Search code examples
apache-sparkpipelinecategorical-dataapache-spark-ml

spark ml pipeline handle unseen labels


To handle new and unseen labels in a spark ml pipeline I want to use most frequent imputation. if the pipeline consists of 3 steps

  1. preprocessing
  2. learn most frequent item
  3. stringIndexer for each categorical column
  4. vector assembler
  5. estimator e.g. random forest

Assuming (1) and (2,3) and (4,5) constitute separate pipelines

  • I can fit and transform 1 for train and test data. This means all nan values were handled, i.e. imputed
  • 2,3 will fit nicely as well as 4,5
  • then I can use

the following

val fittedLabels = pipeline23.stages collect { case a: StringIndexerModel => a }
val result = categoricalColumns.zipWithIndex.foldLeft(validationData) {
    (currentDF, colName) =>
      currentDF
        .withColumn(colName._1, when(currentDF(colName._1) isin (fittedLabels(colName._2).labels: _*), currentDF(colName._1))
          .otherwise(lit(null)))
  }.drop("replace")

to replace new/unseen labels with null

  • these deliberately introduced nulls are imputed by the most frequent imputer

However, this setup is very ugly. as tools like CrossValidator no longer work (as I can't supply a single pipeline)

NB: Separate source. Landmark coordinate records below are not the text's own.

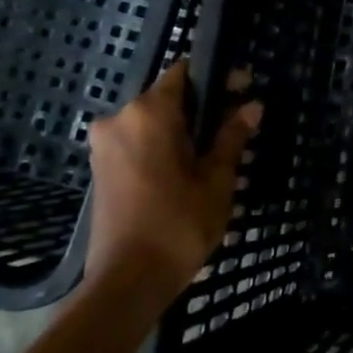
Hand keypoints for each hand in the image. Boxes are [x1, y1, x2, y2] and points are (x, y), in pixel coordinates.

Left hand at [85, 59, 260, 312]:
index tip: (243, 89)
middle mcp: (119, 119)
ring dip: (184, 128)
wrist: (128, 279)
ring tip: (217, 151)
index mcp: (149, 114)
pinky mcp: (100, 168)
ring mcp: (105, 145)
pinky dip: (164, 145)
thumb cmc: (179, 223)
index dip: (217, 77)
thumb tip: (251, 106)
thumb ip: (232, 136)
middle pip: (168, 97)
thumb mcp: (217, 178)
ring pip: (153, 121)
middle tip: (237, 124)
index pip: (185, 73)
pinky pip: (138, 141)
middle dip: (203, 106)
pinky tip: (188, 168)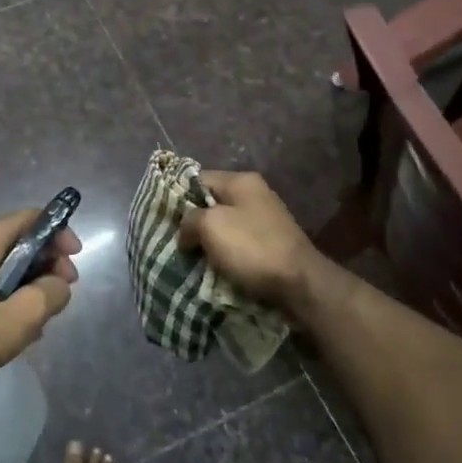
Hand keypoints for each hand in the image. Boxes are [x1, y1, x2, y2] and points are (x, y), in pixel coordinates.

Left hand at [0, 210, 79, 384]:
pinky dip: (19, 294)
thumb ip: (51, 293)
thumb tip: (60, 285)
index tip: (75, 257)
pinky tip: (26, 325)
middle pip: (24, 239)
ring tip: (47, 313)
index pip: (32, 218)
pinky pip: (2, 280)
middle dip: (50, 261)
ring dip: (36, 282)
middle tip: (65, 289)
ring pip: (15, 263)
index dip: (58, 232)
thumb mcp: (23, 316)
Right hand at [176, 171, 318, 311]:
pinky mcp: (271, 246)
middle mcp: (255, 195)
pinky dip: (224, 256)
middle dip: (192, 223)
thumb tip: (186, 233)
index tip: (161, 217)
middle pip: (211, 204)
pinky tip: (212, 270)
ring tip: (188, 260)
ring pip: (224, 227)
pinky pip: (238, 246)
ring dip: (208, 244)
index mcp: (241, 181)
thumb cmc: (252, 248)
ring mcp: (265, 221)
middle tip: (173, 242)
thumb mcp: (211, 226)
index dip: (177, 196)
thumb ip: (189, 221)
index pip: (197, 178)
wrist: (300, 284)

How can I access the fitted labels within the pipeline to build an in Transformer which handles setting new values to null?

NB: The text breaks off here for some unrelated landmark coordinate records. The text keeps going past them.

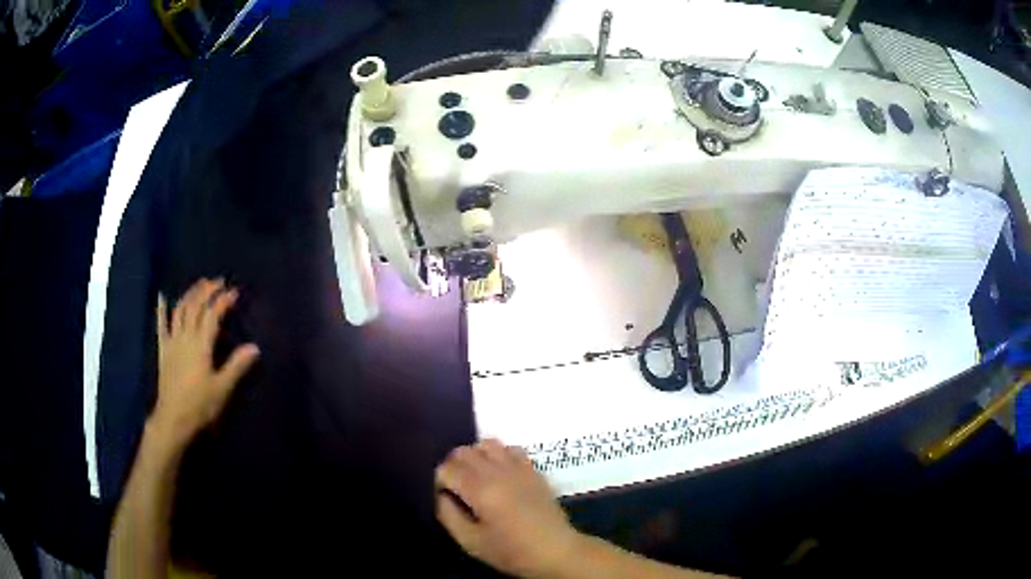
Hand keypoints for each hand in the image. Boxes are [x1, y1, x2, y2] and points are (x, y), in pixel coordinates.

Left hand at [151, 278, 259, 446]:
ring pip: (180, 310)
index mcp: (201, 345)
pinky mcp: (163, 349)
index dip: (223, 301)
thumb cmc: (200, 405)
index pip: (213, 315)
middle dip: (207, 291)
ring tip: (199, 284)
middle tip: (218, 281)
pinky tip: (162, 296)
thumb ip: (236, 366)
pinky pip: (161, 325)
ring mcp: (172, 341)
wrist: (173, 418)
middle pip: (195, 306)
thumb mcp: (222, 388)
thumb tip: (254, 347)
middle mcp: (185, 337)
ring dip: (190, 294)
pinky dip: (161, 309)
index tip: (234, 291)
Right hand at [435, 440, 580, 577]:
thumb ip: (448, 515)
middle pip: (463, 451)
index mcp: (480, 490)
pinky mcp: (533, 469)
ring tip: (477, 478)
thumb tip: (441, 495)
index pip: (446, 468)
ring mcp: (518, 467)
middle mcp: (497, 471)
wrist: (556, 550)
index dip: (440, 481)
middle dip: (453, 466)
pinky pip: (510, 449)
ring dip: (475, 456)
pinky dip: (499, 455)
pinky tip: (500, 474)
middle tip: (456, 488)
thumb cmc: (511, 551)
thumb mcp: (471, 542)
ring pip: (486, 444)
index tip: (445, 497)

Do you see a better approach to accomplish handling new values? I assume most frequent imputation is ok i.e. for a dataset with around 90 columns only very few columns will contain an unseen label.


Solution

  • I finally realized that this functionality is required to reside in the pipeline to work properly, i.e. requires an additional new PipelineStage component.